In the elaborative approach, the patient is brought to a level of understanding. The responsive approach provides an opportunity for application and analysis on the part of the learner. The patient is not just given generic explanations of the disease and oral health care but specific information regarding his existing condition. Finally, the evaluative approach gives the learner an opportunity to perform and feedback is given. The degree by which the patient has learned is determined and necessary correction and reinforcement is provided. This allows more effective analysis and application of the procedure and allows reflection on their level of awareness and ability to assess the procedure they would perform. Thus, to a certain degree, metacognitive knowledge is supplied. Table 3 provides a summary of this.

Very few clinicians bring their patients to a higher level of learning and more appear to impart knowledge more than skills and attitude. There is emphasis in providing information rather than developing patients’ skills and attitude in oral health care and maintenance.

In a study by Hanson et al., patient involvement was cited as one of the instructional elements that are relevant to patient education. 7 Findings in their analysis of 27 patient education experiments revealed that patients given more opportunity to be more involved in the learning outperformed those less involved. “Learning will be maximized as the proportion of time in which the patient is actively involved in the instruction increases.”
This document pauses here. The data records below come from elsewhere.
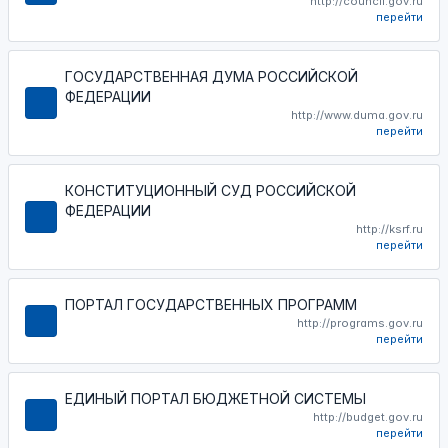
http://council.gov.ru
перейти
ГОСУДАРСТВЕННАЯ ДУМА РОССИЙСКОЙ
ФЕДЕРАЦИИ
http://www.duma.gov.ru
перейти
КОНСТИТУЦИОННЫЙ СУД РОССИЙСКОЙ
ФЕДЕРАЦИИ
http://ksrf.ru
перейти
ПОРТАЛ ГОСУДАРСТВЕННЫХ ПРОГРАММ
http://programs.gov.ru
перейти
ЕДИНЫЙ ПОРТАЛ БЮДЖЕТНОЙ СИСТЕМЫ
http://budget.gov.ru
перейти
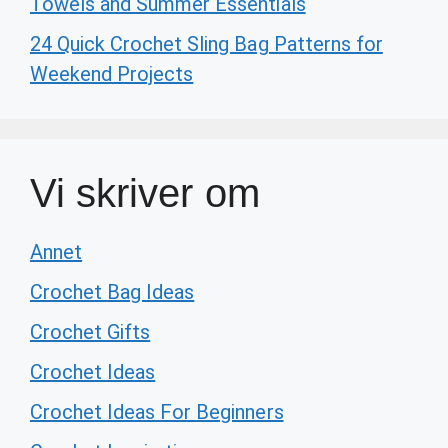
Towels and Summer Essentials
24 Quick Crochet Sling Bag Patterns for
Weekend Projects
Vi skriver om
Annet
Crochet Bag Ideas
Crochet Gifts
Crochet Ideas
Crochet Ideas For Beginners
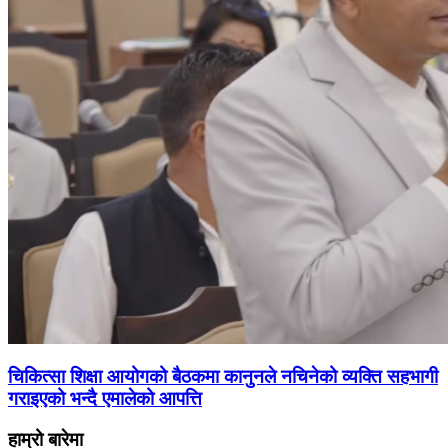
चिकित्सा शिक्षा आयोगको बैठकमा कानुनले नचिनेको व्यक्ति सहभागी
गराइएको भन्दै एमालेको आपत्ति
हाम्रो बारेमा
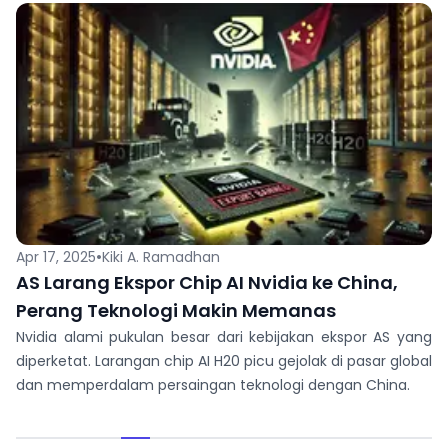
•
Apr 17, 2025
Kiki A. Ramadhan
AS Larang Ekspor Chip AI Nvidia ke China,
Perang Teknologi Makin Memanas
Nvidia alami pukulan besar dari kebijakan ekspor AS yang
diperketat. Larangan chip AI H20 picu gejolak di pasar global
dan memperdalam persaingan teknologi dengan China.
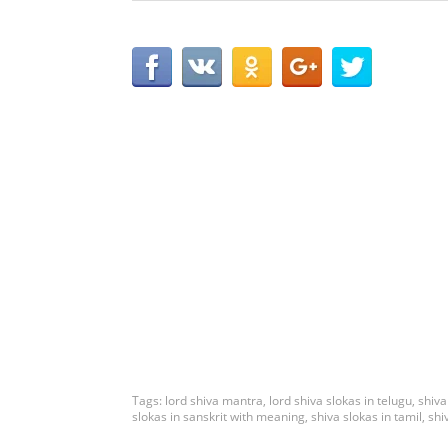
Tags:
lord shiva mantra
,
lord shiva slokas in telugu
,
shiva
slokas in sanskrit with meaning
,
shiva slokas in tamil
,
shi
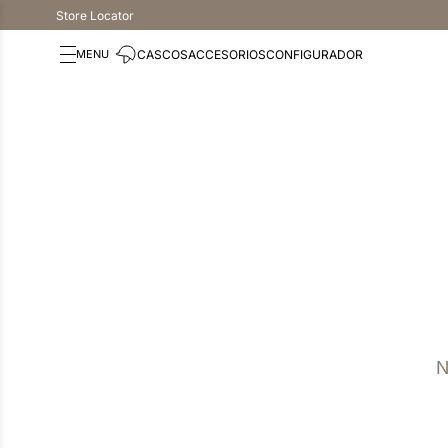
Store Locator
CASCOS
ACCESORIOS
CONFIGURADOR
N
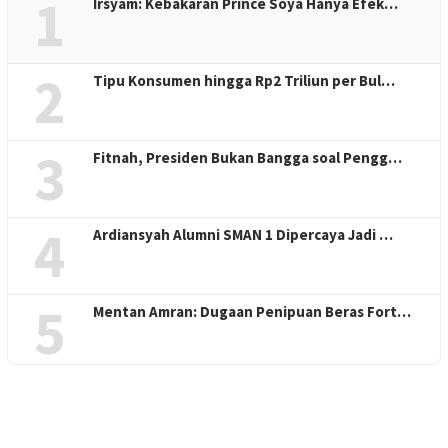
1
Irsyam: Kebakaran Prince Soya Hanya Efek…
2
Tipu Konsumen hingga Rp2 Triliun per Bul…
3
Fitnah, Presiden Bukan Bangga soal Pengg…
4
Ardiansyah Alumni SMAN 1 Dipercaya Jadi …
5
Mentan Amran: Dugaan Penipuan Beras Fort…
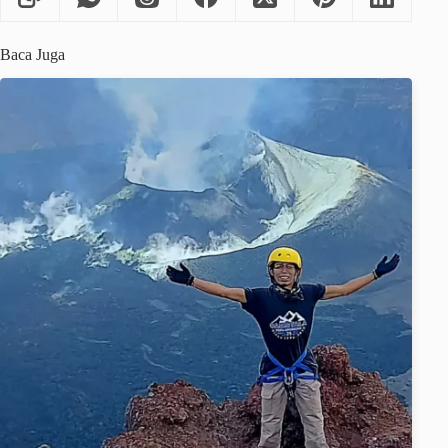
Baca Juga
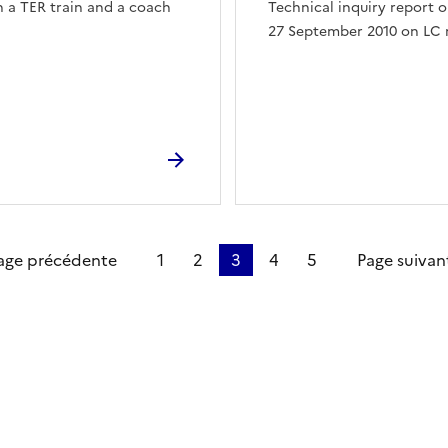
n a TER train and a coach
Technical inquiry report o
27 September 2010 on LC 
re page
age précédente
1
2
3
4
5
Page suivan
ien de la page dans le presse-papier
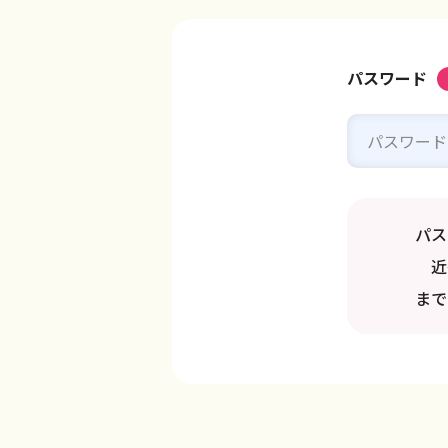
パスワード
パス
近畿
まで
Based on the concepts and principles mentioned, effective patient education would ensue if the responsive and evaluative approaches are employed.
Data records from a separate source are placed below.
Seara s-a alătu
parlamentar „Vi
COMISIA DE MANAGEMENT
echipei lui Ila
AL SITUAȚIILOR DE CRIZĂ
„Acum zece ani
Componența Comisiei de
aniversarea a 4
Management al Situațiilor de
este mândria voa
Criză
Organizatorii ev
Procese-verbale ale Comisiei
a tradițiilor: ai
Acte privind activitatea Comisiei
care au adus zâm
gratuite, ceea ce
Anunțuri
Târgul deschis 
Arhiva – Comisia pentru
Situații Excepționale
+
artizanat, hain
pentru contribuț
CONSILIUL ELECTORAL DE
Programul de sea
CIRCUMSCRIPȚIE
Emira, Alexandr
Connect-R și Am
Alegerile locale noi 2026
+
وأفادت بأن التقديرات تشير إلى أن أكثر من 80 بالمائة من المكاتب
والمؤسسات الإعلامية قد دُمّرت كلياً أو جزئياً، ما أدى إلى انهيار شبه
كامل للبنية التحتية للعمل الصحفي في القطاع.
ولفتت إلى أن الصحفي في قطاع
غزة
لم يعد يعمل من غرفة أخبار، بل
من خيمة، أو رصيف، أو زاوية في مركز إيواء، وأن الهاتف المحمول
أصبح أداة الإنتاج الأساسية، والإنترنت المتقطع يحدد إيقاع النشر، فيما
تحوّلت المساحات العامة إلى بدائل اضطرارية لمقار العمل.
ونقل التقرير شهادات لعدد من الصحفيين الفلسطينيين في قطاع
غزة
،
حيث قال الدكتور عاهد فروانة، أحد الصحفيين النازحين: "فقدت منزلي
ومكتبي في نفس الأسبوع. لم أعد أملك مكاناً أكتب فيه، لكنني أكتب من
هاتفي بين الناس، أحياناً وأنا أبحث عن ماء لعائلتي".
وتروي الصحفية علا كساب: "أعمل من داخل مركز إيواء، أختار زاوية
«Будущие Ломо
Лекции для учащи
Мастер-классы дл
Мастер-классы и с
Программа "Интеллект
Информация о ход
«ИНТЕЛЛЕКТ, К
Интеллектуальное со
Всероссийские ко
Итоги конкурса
There were four basic strategies employed by the clinicians in patient education in periodontics, namely, the prescriptive, the elaborative, the responsive, and the evaluative approaches. The first three were evident in the elements of motivation and stimulation. The strategies employed in patient involvement were prescriptive, responsive, and evaluative. In most encounters, combinations of strategies were employed in each element of teaching. However, the dominance of a certain strategy was evident. The dominant strategy employed in the encounters, in both elements of motivation and stimulation, was the prescriptive approach, followed by the elaborative approach and lastly the responsive approach. The evaluative approach was limited to patient involvement. Patients were mostly involved in the process of learning through the prescriptive approach, although combinations of the typologies were employed in each patient encounter.

As this paper provides an insight on how clinicians educate their patients with regards to plaque, its consequences, and possible means of prevention, it gives practicing dentists an opportunity to reflect on how patient education transpires in their respective clinics and how it could be further improved to achieve a change of attitude and behavior on the patient. By knowing the four typologies employed in patient education, the dentist can purposefully create teaching–learning encounters of a higher level of learning that would be vital to successful treatment.

A study on dental practitioners engaged in private practice would be ideal but would have many logistical and ethical considerations. Instead, the same study could be done with a greater number of clinicians and patient–clinician encounters. In addition, including other disciplines as well as other institutions would definitely provide more data that could be used to verify the present findings as well as provide new insight.